Prime Minister Raila Odinga has challenged African states to do more business among themselves instead of relying on trade with other continents.
The PM said it is ironical that African governments cry about their products being locked out of European and US markets while they also block trade with fellow African countries.
Speaking when he received a delegation of MPs from Ethiopia, the PM said Africa is crippling itself by making trade and travel within the continent difficult.
The Ethiopian MPs are in the country to study Kenya's progress with the implementation of the Millennium Development Goals.
"Why is it easier for an American or a British to set up business in Kenya or Ethiopia than for a Nigerian or a Ugandan to do the same?" the PM said, adding that the Continent is in many cases its own worst enemy.
The PM said Kenya is making good progress with MDG's although funding remains a challenge.
He said the MDGs were formulated with an understanding that developed countries would commit a percentage of their budget to supporting the goals in the developing countries but that has not been done.
The PM however said Africa can dig into its resources and meet substantial portion of the Goals.
"Africa has to wake up.

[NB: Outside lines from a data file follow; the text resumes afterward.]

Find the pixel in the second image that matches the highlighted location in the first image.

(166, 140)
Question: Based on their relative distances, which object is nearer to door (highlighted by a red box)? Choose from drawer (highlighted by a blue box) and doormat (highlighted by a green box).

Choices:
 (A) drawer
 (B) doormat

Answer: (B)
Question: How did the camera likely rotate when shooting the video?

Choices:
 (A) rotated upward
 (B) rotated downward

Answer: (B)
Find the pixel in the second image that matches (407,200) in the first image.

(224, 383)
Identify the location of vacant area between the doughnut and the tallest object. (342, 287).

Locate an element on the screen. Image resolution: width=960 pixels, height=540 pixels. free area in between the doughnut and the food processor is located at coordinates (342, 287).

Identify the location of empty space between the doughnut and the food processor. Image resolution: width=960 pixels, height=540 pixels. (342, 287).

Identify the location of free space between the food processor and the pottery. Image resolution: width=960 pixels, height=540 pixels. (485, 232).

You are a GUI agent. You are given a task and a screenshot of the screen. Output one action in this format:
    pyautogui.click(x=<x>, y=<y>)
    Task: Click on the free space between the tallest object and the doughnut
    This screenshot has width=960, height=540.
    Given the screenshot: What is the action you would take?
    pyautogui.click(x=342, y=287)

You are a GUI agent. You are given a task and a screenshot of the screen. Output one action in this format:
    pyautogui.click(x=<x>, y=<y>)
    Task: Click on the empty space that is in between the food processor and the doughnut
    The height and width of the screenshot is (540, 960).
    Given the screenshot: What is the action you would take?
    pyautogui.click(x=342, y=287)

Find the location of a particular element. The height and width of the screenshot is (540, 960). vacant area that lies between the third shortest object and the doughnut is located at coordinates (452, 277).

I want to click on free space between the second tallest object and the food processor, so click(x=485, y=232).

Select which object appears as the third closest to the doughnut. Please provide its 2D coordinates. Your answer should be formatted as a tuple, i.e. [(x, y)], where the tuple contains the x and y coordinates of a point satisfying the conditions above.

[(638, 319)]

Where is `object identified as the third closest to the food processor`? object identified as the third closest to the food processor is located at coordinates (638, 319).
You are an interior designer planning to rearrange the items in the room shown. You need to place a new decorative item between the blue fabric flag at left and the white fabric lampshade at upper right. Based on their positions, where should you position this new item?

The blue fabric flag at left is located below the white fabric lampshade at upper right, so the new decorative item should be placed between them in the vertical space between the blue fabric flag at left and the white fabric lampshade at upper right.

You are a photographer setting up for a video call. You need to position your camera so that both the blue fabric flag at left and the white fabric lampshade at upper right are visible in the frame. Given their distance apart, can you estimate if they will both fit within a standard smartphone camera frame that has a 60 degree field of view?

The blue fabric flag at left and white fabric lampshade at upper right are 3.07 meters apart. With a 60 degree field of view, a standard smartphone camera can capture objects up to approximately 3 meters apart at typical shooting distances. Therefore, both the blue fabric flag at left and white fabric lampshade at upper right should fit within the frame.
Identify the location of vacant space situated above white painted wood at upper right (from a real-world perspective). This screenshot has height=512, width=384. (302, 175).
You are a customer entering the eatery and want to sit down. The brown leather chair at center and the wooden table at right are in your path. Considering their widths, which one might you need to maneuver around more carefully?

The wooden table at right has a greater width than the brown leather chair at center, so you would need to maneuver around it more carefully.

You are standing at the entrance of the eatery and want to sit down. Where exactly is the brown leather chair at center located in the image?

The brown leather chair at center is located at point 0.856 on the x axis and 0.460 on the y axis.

Africa must abandon the belief that the world owes it a living. We have stood by while our resources get exploited by the developed world, then we ask the world to do something for us," the PM said.
"Let Africa begin by doing more trade wit itself. Let us open up our borders," he added.
The PM told the delegation that Kenya is keen on trade with neighbours and briefed the MPs on plans to set up a port at Lamu and build a railway line linking the country with Ethiopia and other neighbours.
When complete, the Lamu port will serve the southern parts of Ethiopia, the PM said.
He lameneted that Africa is lagging behind because it has got its priorities wrong.
"We are spending a lot of energy and resources on fighting each other and buying fire arms. As we do that, the gap is widening between us and the developed world. We may never catch up because for us to catch, we must move faster and work harder than the developed world. Yet there are indications that the countries we want to catch up with are still moving faster and working harder than us in Africa," Raila said.